Here at the Arkansas Times, we’re big fans of the online Encyclopedia of Arkansas History & Culture ( It’s where we begin our research. It’s where we kill time. Where else can you peer into the gullet of an alligator snapping turtle and read about the histories of drag shows in Arkansas?

But despite a recent Times headline (“From the civil rights to slime molds, the Encyclopedia has all of Arkansas covered”), our browsing has turned up some holes. That’s to be expected, of course. The Central Arkansas Library System, whose Butler Center for Arkansas Studies launched the project in 2006, has pledged to support the encyclopedia into perpetuity. It’s always been envisioned as something that will grow and be modified over time. In that spirit and with some self-interest at work (cough, No. 10, cough), we humbly submit our top 10 entries missing from the encyclopedia. Criteria for inclusion, by the way, is that an event or person must be of state or national significance, Encyclopedia of Arkansas editor Guy Lancaster has told us.


1. John Walker. The Little Rock attorney and state representative has been a civil rights champion in Arkansas for six decades.

2. Acxiom. The Little Rock tech company, founded in Conway in 1969, has — or at least had recently — the world’s largest commercial database on consumer behavior and interests.

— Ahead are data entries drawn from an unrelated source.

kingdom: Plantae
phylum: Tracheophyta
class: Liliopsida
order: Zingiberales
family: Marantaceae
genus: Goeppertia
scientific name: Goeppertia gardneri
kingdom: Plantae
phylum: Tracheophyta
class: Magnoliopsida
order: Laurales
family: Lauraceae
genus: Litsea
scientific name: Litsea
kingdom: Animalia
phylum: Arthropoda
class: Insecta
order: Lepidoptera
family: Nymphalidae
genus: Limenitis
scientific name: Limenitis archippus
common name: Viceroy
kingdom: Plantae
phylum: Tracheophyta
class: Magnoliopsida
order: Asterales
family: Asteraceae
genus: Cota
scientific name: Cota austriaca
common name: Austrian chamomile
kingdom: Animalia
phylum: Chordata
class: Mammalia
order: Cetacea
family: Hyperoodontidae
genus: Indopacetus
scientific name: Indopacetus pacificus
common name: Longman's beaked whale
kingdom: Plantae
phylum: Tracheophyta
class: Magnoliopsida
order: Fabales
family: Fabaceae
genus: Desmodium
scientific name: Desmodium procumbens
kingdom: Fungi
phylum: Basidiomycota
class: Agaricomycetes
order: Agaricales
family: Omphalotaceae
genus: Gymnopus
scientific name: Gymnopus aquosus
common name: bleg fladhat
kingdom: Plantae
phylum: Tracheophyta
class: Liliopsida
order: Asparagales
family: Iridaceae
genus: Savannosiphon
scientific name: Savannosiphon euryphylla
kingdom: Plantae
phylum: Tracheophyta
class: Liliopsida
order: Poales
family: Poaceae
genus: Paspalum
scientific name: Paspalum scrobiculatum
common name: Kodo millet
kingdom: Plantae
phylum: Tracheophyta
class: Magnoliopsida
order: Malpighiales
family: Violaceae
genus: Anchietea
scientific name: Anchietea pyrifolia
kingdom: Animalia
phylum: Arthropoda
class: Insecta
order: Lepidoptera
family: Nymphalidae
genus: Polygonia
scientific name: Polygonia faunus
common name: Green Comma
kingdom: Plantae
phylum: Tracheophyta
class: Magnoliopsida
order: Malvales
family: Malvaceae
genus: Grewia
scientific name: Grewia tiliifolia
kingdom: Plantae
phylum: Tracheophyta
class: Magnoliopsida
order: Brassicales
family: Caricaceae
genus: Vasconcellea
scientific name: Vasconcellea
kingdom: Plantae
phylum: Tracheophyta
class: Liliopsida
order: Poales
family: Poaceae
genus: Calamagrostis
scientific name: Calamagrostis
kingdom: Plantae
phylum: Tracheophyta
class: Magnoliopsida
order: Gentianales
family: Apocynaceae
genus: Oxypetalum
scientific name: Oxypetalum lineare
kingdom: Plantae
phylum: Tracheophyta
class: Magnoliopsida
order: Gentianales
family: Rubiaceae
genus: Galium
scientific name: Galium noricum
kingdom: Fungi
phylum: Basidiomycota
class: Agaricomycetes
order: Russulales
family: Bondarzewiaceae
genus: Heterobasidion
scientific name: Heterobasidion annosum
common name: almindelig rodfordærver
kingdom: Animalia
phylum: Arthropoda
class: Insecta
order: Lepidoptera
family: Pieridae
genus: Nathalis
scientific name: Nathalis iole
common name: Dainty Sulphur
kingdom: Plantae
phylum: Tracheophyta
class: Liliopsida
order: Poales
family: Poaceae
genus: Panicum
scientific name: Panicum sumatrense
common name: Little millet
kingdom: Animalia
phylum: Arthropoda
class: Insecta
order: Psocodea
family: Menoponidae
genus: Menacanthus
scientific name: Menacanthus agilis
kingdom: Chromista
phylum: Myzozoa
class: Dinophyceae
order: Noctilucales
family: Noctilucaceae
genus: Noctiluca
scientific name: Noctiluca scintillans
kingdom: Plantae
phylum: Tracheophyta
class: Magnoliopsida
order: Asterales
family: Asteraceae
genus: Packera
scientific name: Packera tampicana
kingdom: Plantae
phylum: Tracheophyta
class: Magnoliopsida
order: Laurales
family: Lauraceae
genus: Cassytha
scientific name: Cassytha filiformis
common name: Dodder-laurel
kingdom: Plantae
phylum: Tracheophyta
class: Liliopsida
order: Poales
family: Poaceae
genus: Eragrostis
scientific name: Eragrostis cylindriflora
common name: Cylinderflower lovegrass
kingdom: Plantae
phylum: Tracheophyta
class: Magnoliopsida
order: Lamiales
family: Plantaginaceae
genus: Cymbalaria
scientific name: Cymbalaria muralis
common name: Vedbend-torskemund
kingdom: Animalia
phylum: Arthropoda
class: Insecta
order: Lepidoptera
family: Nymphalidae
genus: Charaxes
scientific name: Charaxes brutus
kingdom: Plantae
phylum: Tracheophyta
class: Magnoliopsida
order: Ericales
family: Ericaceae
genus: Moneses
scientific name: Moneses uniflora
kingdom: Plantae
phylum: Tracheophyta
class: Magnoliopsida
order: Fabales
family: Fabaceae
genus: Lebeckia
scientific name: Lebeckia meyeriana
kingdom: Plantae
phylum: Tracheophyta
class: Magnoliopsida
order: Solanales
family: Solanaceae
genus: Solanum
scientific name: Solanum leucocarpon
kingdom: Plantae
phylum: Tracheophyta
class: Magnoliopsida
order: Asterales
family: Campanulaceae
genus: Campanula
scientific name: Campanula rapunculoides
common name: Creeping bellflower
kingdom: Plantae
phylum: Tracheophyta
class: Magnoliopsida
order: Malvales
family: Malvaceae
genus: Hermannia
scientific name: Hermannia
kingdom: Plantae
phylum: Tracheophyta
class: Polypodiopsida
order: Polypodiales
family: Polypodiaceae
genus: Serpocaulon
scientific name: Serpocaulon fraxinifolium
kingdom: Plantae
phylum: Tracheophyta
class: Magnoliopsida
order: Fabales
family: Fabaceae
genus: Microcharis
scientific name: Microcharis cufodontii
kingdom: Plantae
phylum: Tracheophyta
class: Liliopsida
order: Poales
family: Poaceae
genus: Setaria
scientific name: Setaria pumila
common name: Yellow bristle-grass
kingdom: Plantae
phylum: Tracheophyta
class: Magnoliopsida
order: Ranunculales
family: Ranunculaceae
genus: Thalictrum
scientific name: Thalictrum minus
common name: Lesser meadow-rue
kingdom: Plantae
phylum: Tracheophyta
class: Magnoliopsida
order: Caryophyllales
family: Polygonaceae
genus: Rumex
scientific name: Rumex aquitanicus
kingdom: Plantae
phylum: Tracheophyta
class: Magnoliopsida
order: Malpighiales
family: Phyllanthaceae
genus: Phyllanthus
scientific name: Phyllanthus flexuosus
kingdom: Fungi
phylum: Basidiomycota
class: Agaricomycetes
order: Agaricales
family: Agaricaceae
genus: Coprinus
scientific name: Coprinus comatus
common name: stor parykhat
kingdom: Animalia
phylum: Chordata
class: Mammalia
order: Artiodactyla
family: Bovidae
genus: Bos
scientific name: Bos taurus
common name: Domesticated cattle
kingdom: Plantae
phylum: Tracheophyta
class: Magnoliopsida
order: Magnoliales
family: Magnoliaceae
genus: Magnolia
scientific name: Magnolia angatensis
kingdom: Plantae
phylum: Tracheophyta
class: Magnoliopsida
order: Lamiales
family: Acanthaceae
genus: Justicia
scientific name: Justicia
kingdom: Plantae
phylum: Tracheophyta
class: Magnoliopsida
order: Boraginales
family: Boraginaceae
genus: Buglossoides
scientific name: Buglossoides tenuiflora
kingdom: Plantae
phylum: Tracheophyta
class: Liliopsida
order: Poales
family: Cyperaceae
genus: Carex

3. Nate Powell. At 37, he’d be younger than most of the people featured in the encyclopedia, but even if the Little Rock-born cartoonist and graphic novelist stopped publishing tomorrow, his oeuvre — especially his graphic novel “Swallow Me Whole” and the autobiographical “March” series about the life of Congressman John Lewis for which he’s provided the art — merits his inclusion. His internationally beloved band Soophie Nun Squad deserves an entry, too.

4. The Mayflower oil spill. The story of the most significant environmental disaster in Arkansas in modern time isn’t finished — court battles over damages and regulatory decisions about the fate of the ruptured pipeline won’t be resolved anytime soon — but that shouldn’t keep it from being memorialized.


5. P. Allen Smith. He’s the Martha Stewart of the South!

6. Walton Family. There’s an entry for Sam Walton, of course, but the heirs to his fortune aren’t represented singly or collectively. As the chief patron to Arkansas’s greatest art museum, Alice Walton deserves inclusion. So too does the Walton Family Foundation, one of the world’s largest nonprofits and a major player in supporting environmental causes and the charter school movement.

7. Blaze Foley. The legendary Austin singer-songwriter, born Michael David Fuller in Malvern, wrote “If I Could Only Fly” and inspired songs by Townes Van Zandt (“Blaze’s Blues”) and Lucinda Williams (“Drunken Angel”).

8. Diabetes, obesity. There are entries for hookworm, polio, yellow fever, etc., but not for the big public health problems of the present.


9. True Soul Records. Inspired by Stax, Lee Anthony’s Little Rock funk and soul label stands on its own. Original vinyl from the label is a hot commodity on eBay and among collectors.

10. Arkansas Times. How does the Oxford American, a 22-year-old magazine that was founded and nearly spent half of its life in Mississippi (which, for the record, we’re big fans of), get an entry, but we rate not even a paragraph? Alan Leveritt, Mara Leveritt, Max Brantley, Bob Lancaster and Ernie Dumas each need solo attention, too. Other pubs (all defunct) that deserve consideration: The Arkansan, Spectrum Weekly and Localist.